Apesar dos alertas da comunidade científica internacional, os governos mundo afora continuam direcionando seus investimentos energéticos para o uso de combustíveis fósseis, maiores emissores de gases causadores do efeito estufa na atmosfera. A Polônia, anfitriã da 19a Conferência das Nações Unidas sobre Mudança do Clima (COP-19), sediou, ao mesmo tempo, uma reunião das maiores empresas que dominam a indústria do carvão – e envergonhou sua população frente a representantes de todo o globo.
Contraditoriamente, como prova máxima de que as mudanças climáticas são reais e urgentes, enquanto os negociadores debatiam a portas fechadas os acordos ideiais para suas economias (mesmo que isso represente nada, na prática), a população da República das Filipinas vivenciava o maior tufão já registrado no país. Mas isso não foi o bastante e os resultados foram pífios, com algumas nações inclusive voltando atrás em seus compromissos.
O Brasil, por sua vez, segue financiando não só o petróleo do pré-sal, para o qual realiza leilões sem nem mesmo apresentar um plano de contingência minimamente aceitável, mas também resolveu investir no fraturamento hidráulico não convencional para exploração de gás de xisto sem que haja uma regulamentação adequada para o tema. Como se não bastasse, trata-se de uma atividade extremamente sensível, cuja tecnologia envolve graves riscos ambientais.
A Política Nacional de Mudança do Clima (PNMC), que deveria ter sido plenamente implementada como parte do compromisso internacional de redução de emissões, ainda peca nas ações previstas para os planos setoriais. Vemos o Brasil transferir sua curva de emissões, que caíram do desmatamento e uso do solo, para o setor de energia. E vemos também o governo de braços cruzados para o problema. Lançamos um balanço das ações da PNMC, para mostrar que seguimos de olho.

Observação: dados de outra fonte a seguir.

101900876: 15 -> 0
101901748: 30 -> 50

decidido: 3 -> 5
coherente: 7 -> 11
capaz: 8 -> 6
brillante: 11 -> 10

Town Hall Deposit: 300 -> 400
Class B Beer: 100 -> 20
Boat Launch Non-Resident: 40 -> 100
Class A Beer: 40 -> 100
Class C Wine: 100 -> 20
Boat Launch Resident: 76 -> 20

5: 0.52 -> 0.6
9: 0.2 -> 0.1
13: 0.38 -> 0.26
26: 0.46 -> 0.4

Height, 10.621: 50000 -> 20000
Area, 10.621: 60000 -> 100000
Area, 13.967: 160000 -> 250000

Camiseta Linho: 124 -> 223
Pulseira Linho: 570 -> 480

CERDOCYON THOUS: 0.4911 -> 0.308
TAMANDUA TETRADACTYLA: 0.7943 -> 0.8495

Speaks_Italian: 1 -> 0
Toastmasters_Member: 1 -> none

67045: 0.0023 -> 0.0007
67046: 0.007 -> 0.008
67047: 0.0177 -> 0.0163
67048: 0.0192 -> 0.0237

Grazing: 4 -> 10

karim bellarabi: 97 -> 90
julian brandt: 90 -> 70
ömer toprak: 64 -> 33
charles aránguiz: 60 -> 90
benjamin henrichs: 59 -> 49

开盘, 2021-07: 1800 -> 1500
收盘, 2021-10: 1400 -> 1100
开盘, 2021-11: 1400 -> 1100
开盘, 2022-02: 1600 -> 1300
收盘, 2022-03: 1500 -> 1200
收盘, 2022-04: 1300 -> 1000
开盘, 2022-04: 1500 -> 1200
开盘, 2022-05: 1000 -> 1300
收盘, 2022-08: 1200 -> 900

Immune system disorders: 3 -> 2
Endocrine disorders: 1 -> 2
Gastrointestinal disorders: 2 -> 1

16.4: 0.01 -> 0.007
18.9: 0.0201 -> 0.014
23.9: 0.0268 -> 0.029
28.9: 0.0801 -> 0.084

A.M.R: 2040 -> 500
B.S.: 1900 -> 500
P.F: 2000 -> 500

De olhos bem abertos para o futuro também estão os moradores do Morro dos Macacos, em Vila Isabel, no Rio de Janeiro. Depois que o projeto Juventude Solar foi implantado, trazendo 20 painéis fotovoltaicos às casas para geração de energia, o sol passou a brilhar mais forte no morro que foi berço do sambista carioca Noel Rosa. Já na capital paulista, a campanha Cadê cobrou melhorias na mobilidade urbana, questionando os governantes sobre a falta de faixas de pedestre e políticas mais eficazes para meios de transporte alternativos, como ciclovias e linhas de metrô.
Pouco antes de se completar 25 anos da morte do líder seringueiro Chico Mendes, o símbolo da luta contra o apartheid, Nelson Mandela partiu desse mundo, deixando seus melhores ensinamentos. Durante os meses passados, o Greenpeace ficou sob novo comando, conquistamos um milhão de seguidores numa das redes sociais mais imporantes, o Facebook, e a Liga das Florestas, nossa plataforma online para coleta de assinaturas pela lei do Desmatamento Zero, adquiriu cara nova.
Muita coisa passou. Pessoas se foram, algumas entraram, outras tantas ficaram. Rindo ou chorando, freando ou seguindo, muitas vezes no atropelo – de direitos, de processos, do tempo –, o ano acabou deixando saudades. Ele se encerra com uma série de histórias para contar, mas muitas páginas em branco ainda por escrever. Assim, chamamos 2014! E que venha carregado de mais desafios, mais conquistas e, se couber na bagagem, mais vitórias.